Metin Bloğu:

Erdoğan: 14 Mayıs, Lgbt'cilere Ders Verme Günü Olacak
CUMHURBAŞKANI Recep Tayyip Erdoğan, "AK Parti, LGBT'ye karşı mı? Milliyetçi Hareket Partisi LGBT'ye karşı mı? Cumhur İttifakı LGBT'ye karşı mı? Peki...
CUMHURBAŞKANI Recep Tayyip Erdoğan, "AK Parti, LGBT'ye karşı mı? Milliyetçi Hareket Partisi LGBT'ye karşı mı? Cumhur İttifakı LGBT'ye karşı mı? Peki CHP, LGBT'ye karşı mı? İP karşı mı? Bunun yanında HDP karşı mıdır? Bunlar LGBT'ci. Bunlar bizim kutsal aileler yapımıza karşı. İşte 14 Mayıs bunun için çok önemli. 14 Mayıs LGBT'cilere, kadına şiddetin yanında olanlara ders verme günü olacaktır" dedi.
Cumhurbaşkanı Recep Tayyip Erdoğan, 6 Şubat'ta meydana gelen depremlerin ardından Gaziantep'in Nurdağı ilçesinde yapımı tamamlanan köy evlerinin teslim törenine katıldı. Belpınar köyünde düzenlenen törene MHP Genel Başkanı Devlet Bahçeli, HÜDAPAR Genel Başkanı Zekeriya Yapıcıoğlu, İçişleri Bakanı Süleyman Soylu ile Çevre, Şehircilik ve İklim Değişikliği Bakanı Murat Kurum da katıldı.

Yazılı Talimat: Metin bloğuna göre depremlerin ardından yapılan köy evlerinin teslim töreni hangi köyde düzenlendi?

Verilen Satırlar:
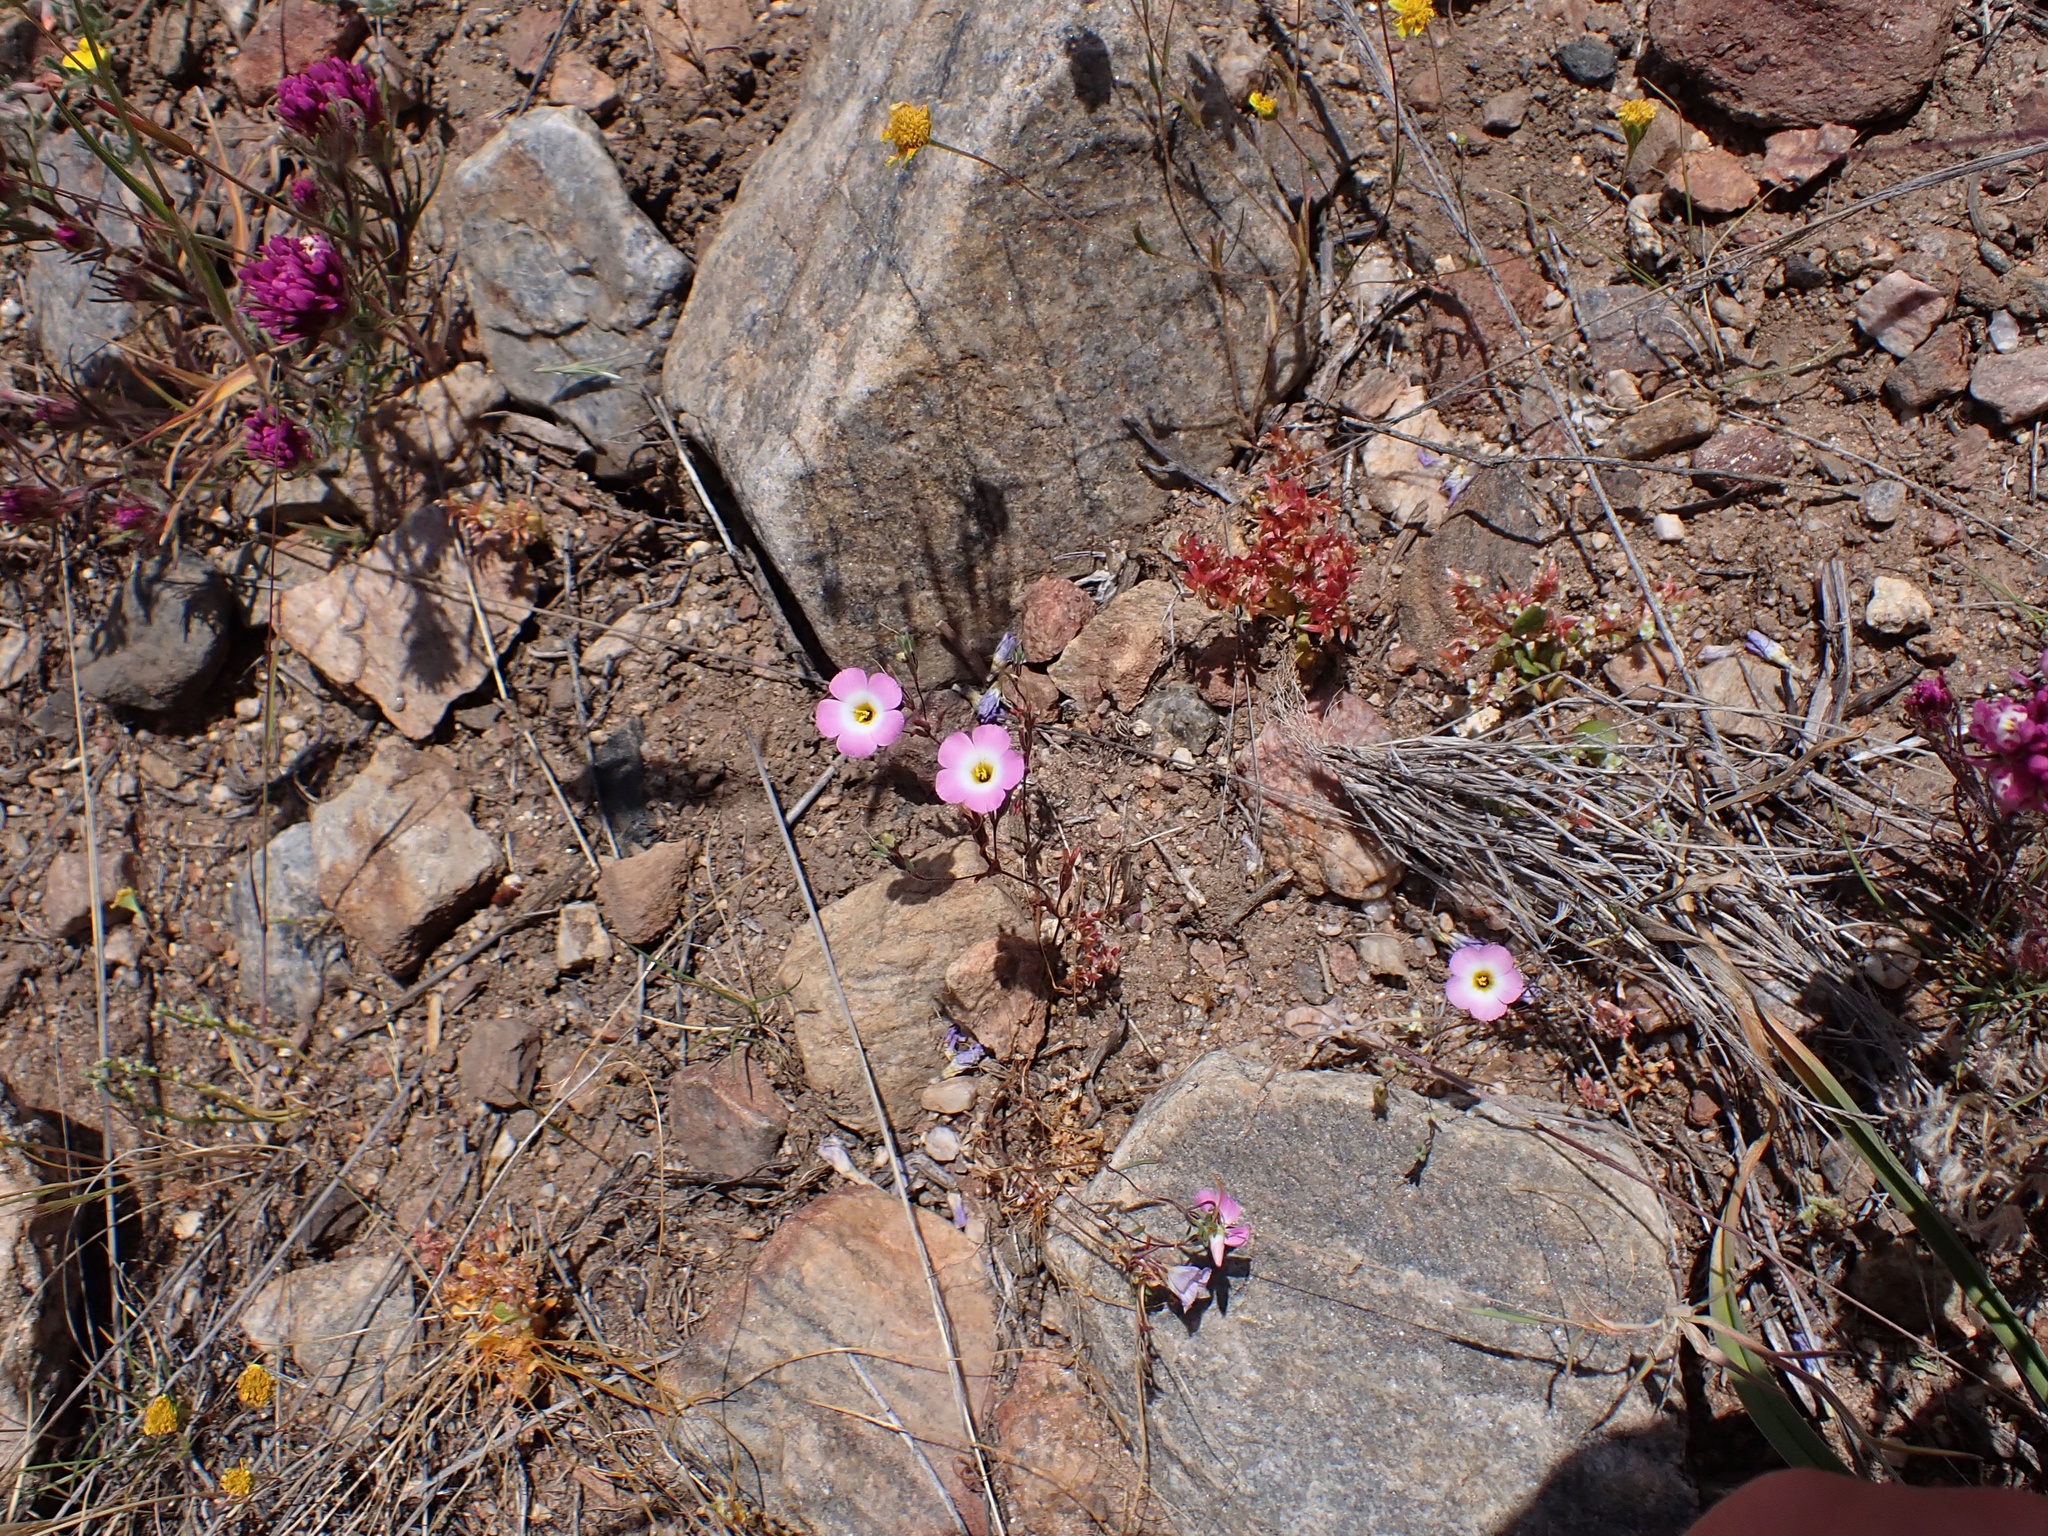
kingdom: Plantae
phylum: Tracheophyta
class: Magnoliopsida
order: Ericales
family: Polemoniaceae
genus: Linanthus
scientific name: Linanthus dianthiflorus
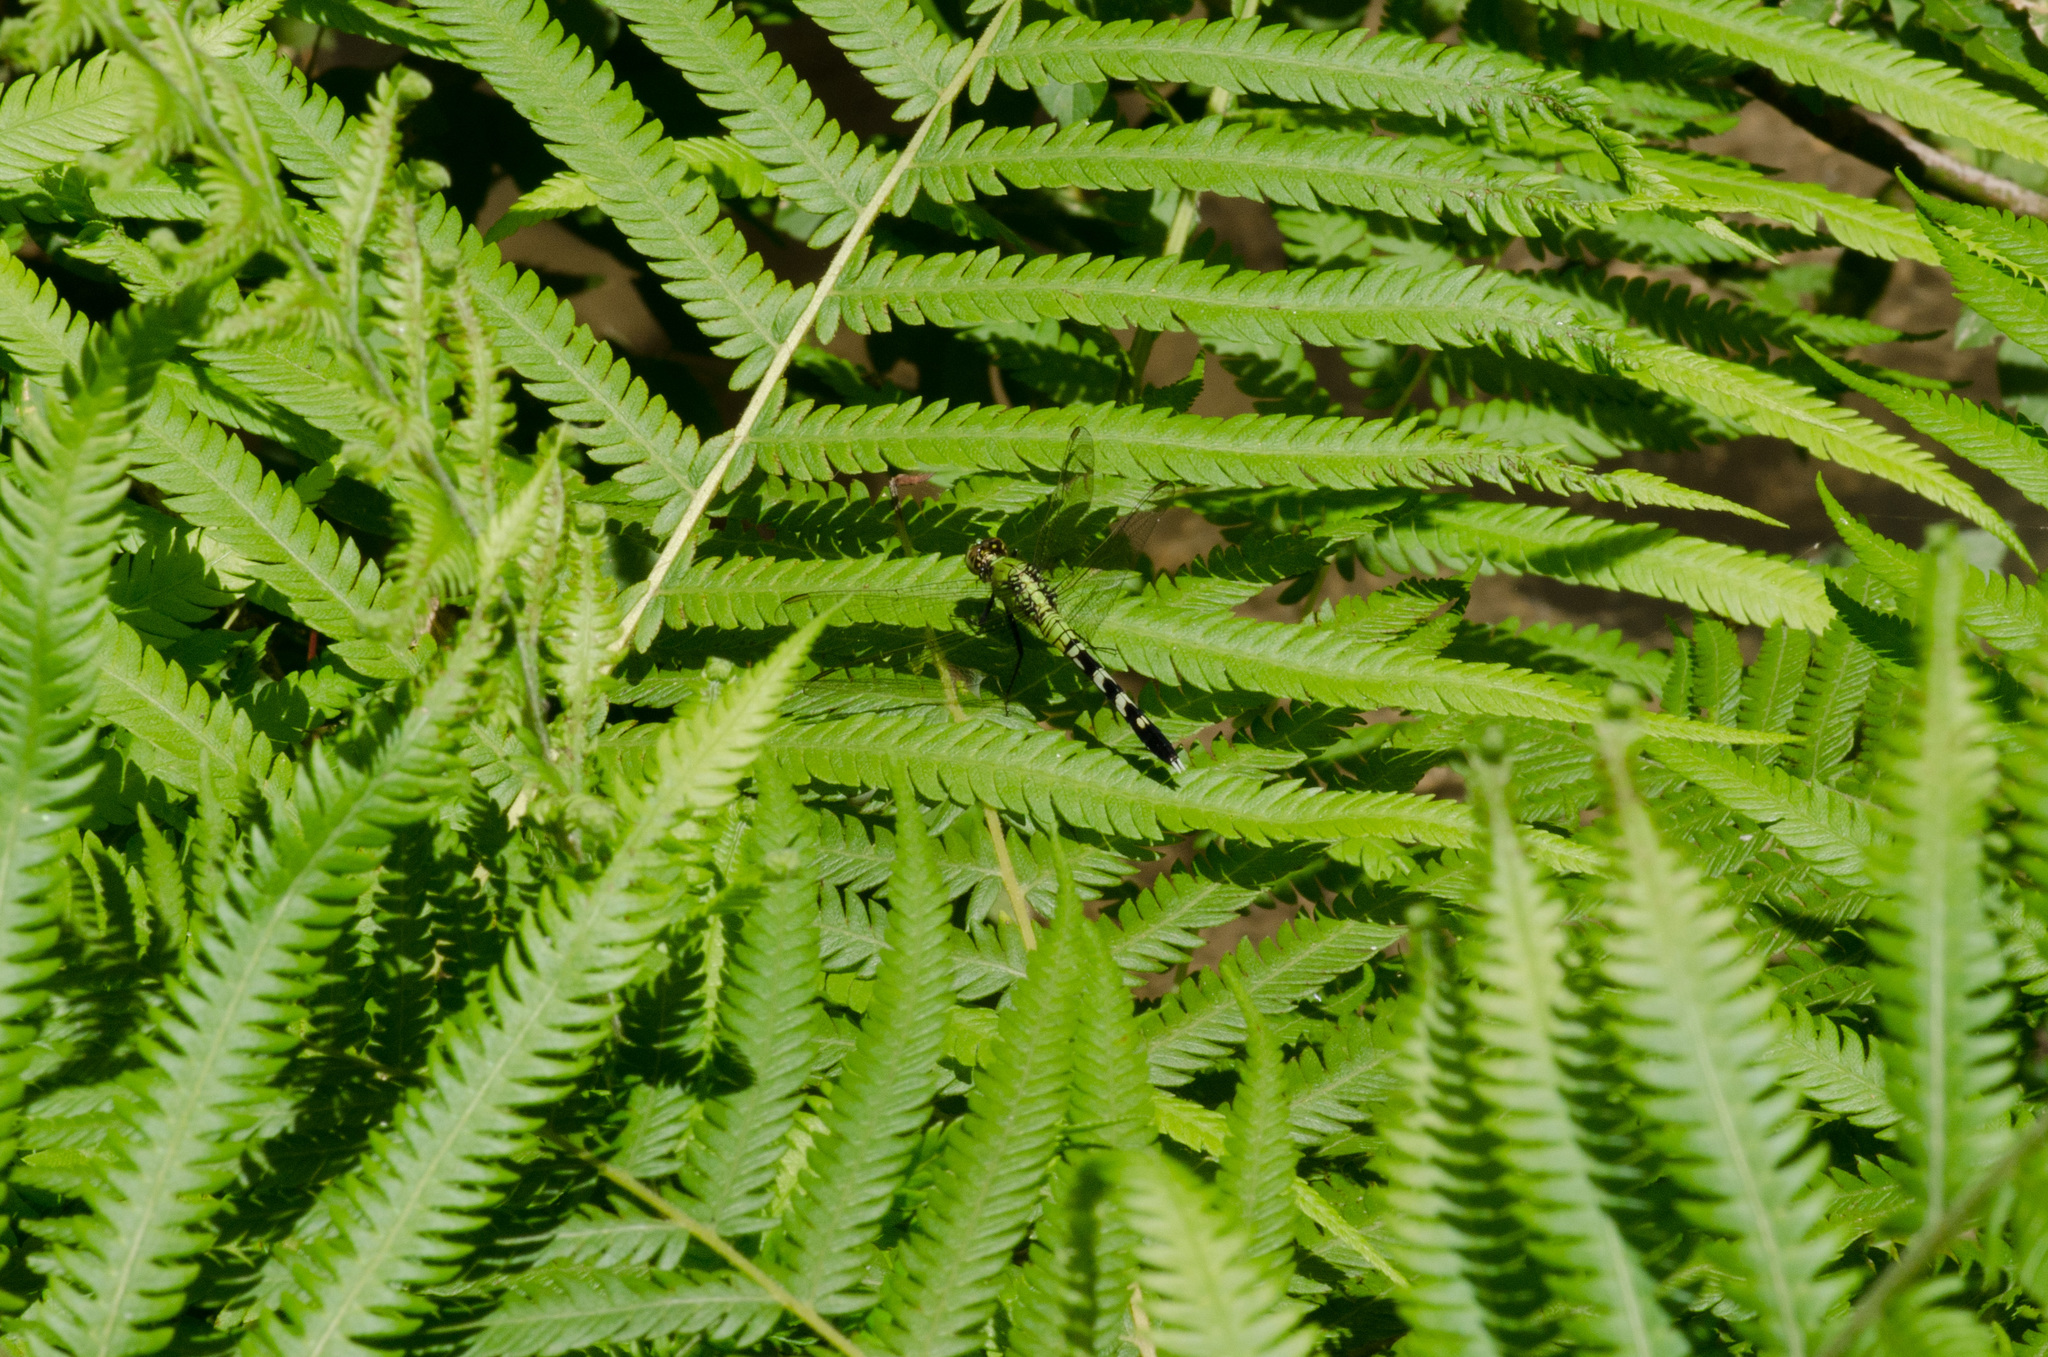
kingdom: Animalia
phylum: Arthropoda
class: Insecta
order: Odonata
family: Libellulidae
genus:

Eksiksiz Yanıt: Tören, Gaziantep'in Nurdağı ilçesindeki Belpınar köyünde düzenlendi.